Reputation: 13435
Django's runserver
command doesn't output a stack trace when I append --traceback --verbosity 2
:
➫ python manage.py runserver --traceback --verbosity 2
Validating models...
0 errors found
July 24, 2013 - 11:45:12
Django version 1.5.1, using settings 'base.settings'
Development server is running at http://127.0.0.1:8000/
Quit the server with CONTROL-C.
[24/Jul/2013 11:45:27] "POST /login/get_associations/ HTTP/1.0" 500 13220
Are there other command line switches or logging configuration I can add to get runserver
to print a stack trace when there is a 500
?
Upvotes: 20
Views: 7522
Reputation: 1882
Agreed that this is convenient, especially for MVVM-centric app development (e.g. Angular/Ember front-end). Also this is helpful when others are testing out the front-end.

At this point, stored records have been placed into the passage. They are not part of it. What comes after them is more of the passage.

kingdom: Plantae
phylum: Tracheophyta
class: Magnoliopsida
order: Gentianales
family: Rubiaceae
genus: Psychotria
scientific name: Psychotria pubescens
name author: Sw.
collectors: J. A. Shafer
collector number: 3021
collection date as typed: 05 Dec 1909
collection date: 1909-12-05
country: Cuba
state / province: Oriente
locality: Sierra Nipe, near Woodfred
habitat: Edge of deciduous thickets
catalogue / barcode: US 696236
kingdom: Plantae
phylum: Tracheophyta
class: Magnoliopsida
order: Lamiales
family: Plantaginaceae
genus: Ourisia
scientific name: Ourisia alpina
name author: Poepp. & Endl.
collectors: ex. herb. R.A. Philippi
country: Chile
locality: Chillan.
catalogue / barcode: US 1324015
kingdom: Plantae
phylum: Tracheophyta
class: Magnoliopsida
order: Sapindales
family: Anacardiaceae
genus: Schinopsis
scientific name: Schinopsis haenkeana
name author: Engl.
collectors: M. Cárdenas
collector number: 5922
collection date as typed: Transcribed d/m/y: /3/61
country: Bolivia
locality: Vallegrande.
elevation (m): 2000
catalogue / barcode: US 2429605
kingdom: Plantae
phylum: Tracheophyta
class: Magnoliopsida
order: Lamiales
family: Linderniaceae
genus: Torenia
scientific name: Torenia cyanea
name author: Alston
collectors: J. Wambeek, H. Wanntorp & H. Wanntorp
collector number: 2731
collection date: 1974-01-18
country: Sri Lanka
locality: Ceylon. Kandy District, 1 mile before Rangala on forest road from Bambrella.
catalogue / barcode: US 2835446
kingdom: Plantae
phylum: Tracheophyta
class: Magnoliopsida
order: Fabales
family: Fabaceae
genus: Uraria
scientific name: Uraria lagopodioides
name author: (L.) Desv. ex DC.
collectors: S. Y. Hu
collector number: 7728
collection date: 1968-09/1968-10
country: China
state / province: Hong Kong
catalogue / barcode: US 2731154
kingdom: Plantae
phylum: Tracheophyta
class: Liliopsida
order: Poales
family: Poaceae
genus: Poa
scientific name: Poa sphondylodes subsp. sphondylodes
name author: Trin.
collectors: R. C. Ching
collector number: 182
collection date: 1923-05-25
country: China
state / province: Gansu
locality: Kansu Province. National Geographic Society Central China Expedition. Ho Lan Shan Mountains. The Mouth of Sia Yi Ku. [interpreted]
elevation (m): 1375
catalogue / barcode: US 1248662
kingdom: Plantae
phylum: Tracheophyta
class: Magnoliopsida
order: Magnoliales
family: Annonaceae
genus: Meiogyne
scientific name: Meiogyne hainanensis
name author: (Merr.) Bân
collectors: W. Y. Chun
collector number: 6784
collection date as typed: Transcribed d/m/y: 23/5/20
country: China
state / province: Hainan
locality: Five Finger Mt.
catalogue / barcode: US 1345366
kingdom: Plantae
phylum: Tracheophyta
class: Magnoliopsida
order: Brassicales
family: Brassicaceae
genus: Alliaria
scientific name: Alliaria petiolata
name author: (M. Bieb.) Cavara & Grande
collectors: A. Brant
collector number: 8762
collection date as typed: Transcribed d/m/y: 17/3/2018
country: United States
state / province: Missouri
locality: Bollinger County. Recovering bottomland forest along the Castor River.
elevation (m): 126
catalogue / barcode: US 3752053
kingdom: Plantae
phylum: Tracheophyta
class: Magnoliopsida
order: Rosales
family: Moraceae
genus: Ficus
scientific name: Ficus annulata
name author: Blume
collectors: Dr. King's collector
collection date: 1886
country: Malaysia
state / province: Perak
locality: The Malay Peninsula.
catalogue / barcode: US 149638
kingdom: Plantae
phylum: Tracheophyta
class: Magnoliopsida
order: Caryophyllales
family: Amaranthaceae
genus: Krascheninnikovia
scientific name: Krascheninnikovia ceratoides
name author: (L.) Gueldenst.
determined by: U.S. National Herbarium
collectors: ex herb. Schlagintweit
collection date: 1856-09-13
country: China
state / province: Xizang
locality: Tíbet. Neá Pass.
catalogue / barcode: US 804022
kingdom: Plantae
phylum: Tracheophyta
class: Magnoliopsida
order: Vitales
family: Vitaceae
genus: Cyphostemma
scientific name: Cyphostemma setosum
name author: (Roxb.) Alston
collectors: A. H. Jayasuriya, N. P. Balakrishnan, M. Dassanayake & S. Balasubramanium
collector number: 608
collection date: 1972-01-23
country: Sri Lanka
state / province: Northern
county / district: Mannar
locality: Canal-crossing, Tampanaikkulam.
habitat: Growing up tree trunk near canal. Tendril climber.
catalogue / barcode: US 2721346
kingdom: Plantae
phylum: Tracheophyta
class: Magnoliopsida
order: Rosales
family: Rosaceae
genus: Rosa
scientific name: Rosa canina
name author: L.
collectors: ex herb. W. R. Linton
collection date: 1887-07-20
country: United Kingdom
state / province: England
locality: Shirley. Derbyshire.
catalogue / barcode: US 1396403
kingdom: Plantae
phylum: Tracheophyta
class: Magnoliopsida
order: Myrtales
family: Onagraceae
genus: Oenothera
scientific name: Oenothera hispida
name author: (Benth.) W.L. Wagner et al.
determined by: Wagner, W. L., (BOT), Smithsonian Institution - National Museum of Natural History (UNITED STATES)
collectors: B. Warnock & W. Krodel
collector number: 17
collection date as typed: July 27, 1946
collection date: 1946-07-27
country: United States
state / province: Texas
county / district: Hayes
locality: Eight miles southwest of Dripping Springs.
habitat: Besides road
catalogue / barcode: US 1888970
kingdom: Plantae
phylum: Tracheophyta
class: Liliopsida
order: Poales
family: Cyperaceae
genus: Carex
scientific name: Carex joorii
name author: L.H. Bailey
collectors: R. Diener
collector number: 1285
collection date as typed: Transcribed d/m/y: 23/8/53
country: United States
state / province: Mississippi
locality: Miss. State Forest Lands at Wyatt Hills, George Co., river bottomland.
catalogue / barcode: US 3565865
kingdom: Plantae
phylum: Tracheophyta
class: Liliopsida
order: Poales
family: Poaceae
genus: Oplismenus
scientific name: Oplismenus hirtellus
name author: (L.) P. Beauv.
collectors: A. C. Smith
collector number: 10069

As you mentioned, this isn't provided by DEBUG=True
. You can add a stacktrace when running ./manage.py runserver
by adding the following to the settings.py file:
LOGGING = {
'version': 1,
'handlers': {
'console': {
'level': 'DEBUG',
'class': 'logging.StreamHandler',
},
},
'loggers': {
'django.request': {
'handlers': ['console'],
'propagate': True,
'level': 'DEBUG',
},
},
}
This syntax comes from the Django documentation Configuring Logging and can be further modified to increase or decrease the amount of console-logging.
Also note that 5XX responses are raised as ERROR messages and 4XX responses are raised as WARNING messages.